Does visual grounding survive downstream processing like embedding and vector search? Yes. ADE's parsed output carries page number and bounding-box coordinates on every chunk. When chunks are embedded and stored in a vector store, the metadata -- including page and coordinate references -- travels with them. Retrieved chunks in a RAG pipeline carry their source citations, enabling the downstream system to return a response grounded to a specific location in a specific document rather than just citing the document title.

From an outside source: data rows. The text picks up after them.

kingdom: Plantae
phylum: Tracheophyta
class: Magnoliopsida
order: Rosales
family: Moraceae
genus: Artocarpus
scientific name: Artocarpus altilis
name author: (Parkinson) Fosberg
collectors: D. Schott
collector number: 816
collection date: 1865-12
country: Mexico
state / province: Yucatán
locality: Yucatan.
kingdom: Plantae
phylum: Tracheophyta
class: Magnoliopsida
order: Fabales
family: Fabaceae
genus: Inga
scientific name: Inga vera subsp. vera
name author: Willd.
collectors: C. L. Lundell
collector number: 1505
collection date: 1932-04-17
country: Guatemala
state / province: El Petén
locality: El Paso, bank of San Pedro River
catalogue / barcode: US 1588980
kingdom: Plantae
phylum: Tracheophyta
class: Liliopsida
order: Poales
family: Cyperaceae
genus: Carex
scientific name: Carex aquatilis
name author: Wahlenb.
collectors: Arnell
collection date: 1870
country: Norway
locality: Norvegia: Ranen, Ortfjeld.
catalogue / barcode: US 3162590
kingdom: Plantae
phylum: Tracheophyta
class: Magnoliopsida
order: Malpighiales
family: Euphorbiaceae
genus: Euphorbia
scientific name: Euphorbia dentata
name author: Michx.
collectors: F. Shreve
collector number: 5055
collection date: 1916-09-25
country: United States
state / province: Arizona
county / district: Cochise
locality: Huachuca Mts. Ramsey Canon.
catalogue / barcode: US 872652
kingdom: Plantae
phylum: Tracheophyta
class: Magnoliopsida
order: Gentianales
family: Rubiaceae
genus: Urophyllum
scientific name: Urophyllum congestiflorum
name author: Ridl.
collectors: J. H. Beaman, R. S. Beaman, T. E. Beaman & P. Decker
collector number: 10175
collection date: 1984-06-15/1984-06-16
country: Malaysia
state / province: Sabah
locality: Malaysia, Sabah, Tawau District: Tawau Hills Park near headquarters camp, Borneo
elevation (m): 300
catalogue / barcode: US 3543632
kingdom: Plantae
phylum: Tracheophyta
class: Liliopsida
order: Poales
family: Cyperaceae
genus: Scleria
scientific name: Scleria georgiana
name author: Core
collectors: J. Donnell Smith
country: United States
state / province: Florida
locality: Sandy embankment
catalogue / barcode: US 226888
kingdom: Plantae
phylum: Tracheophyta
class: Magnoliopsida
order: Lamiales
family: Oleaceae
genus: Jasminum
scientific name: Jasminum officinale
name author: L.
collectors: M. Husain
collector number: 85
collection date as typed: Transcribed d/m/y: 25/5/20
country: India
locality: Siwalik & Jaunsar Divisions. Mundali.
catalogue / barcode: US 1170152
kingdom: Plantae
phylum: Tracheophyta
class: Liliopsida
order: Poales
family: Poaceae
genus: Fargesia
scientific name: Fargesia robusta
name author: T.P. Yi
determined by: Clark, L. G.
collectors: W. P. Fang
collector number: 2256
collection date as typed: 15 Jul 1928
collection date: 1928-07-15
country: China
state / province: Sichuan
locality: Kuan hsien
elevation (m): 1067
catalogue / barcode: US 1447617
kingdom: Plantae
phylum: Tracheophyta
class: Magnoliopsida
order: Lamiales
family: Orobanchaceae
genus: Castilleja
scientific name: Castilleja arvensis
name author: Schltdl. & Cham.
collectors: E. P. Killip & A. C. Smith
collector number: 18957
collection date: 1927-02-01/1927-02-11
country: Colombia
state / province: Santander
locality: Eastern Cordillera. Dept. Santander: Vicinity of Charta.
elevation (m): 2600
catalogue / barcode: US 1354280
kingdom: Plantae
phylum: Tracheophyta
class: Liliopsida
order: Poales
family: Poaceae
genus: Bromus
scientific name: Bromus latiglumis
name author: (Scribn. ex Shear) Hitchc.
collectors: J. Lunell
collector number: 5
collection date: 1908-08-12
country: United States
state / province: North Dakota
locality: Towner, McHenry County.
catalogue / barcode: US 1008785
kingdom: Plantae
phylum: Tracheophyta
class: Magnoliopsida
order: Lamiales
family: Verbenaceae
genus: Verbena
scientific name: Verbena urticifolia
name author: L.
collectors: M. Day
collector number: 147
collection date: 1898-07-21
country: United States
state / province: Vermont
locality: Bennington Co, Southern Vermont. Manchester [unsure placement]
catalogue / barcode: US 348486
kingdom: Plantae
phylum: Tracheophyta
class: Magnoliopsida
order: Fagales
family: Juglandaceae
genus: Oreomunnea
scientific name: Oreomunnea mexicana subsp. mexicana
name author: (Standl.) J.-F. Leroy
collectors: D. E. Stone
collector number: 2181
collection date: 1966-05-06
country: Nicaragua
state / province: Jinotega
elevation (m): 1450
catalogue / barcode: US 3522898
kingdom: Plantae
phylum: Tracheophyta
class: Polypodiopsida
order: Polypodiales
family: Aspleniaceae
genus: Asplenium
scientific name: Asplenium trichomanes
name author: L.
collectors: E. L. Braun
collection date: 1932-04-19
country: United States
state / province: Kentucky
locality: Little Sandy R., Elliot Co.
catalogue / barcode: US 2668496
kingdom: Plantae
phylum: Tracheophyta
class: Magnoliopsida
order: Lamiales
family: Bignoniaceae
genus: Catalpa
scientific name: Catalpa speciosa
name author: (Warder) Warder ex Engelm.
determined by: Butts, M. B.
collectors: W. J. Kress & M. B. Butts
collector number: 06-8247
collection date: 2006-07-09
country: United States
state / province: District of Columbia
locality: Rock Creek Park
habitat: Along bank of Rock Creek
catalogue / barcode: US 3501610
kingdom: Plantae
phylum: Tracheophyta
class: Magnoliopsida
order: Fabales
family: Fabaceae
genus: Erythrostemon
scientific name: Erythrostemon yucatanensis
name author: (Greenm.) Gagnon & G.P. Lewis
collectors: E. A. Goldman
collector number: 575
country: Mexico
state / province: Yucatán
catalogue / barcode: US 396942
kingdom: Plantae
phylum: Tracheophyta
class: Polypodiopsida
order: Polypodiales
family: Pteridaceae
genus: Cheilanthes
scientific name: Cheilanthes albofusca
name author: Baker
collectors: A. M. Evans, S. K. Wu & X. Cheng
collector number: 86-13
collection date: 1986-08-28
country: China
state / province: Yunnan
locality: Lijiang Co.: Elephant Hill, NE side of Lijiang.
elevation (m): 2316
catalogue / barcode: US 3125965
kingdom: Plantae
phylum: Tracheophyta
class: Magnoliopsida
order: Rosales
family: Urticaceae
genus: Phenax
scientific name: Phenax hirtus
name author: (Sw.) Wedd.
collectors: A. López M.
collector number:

Why do confidence scores return null for table fields currently? Table extraction involves a more complex multi-cell parsing process, and the confidence scoring mechanism for this case is still in active development. Fields extracted from tables return the value and chunk_references correctly but the confidence property is null. See confidence score documentation for current limitations and updates as this experimental feature matures.
Is visual grounding available in the ADE Playground, or only via the API? Visual grounding coordinates are available in the Playground as part of the parse output. The API and Python library additionally support saving bounding-box regions as image crops from the original document -- useful for visual inspection, debugging, and building review interfaces that display the source region alongside the extracted value.